**About this task:** Wherever the string "course" occurs in a line of these records, report that line.

Data excerpts

==================================================

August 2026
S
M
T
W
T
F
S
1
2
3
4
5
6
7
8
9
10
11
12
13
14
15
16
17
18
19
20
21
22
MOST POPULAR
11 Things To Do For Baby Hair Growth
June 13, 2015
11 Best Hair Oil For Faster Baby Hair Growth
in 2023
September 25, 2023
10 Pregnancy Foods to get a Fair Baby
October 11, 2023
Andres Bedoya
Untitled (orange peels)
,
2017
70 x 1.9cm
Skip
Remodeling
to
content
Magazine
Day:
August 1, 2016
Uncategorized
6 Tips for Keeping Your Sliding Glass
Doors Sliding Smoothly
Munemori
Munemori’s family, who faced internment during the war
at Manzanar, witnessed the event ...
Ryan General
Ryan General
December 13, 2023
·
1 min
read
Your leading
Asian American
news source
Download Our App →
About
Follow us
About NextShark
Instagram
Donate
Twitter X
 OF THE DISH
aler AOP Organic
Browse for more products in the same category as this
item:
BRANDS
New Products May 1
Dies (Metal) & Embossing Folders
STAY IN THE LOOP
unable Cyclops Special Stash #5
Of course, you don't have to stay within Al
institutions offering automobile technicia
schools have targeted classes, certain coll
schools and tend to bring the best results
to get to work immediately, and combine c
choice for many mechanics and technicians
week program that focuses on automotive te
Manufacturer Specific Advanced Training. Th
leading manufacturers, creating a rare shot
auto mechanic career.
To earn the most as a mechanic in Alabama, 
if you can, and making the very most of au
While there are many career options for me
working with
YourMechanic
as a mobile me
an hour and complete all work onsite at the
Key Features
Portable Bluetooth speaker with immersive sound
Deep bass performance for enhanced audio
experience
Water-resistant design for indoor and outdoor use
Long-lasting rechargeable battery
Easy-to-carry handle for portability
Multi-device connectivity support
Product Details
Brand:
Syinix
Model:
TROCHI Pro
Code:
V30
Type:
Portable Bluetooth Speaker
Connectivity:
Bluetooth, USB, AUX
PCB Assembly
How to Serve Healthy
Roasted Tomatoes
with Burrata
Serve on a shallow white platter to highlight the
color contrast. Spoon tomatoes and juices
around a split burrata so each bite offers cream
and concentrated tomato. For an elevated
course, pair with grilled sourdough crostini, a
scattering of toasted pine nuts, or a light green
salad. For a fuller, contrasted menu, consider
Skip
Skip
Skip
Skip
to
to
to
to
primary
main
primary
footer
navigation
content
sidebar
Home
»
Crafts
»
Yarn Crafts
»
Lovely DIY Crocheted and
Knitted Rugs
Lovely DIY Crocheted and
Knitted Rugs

==================================================

**Result below:**
Of course, you don't have to stay within Al
course, pair with grilled sourdough crostini, a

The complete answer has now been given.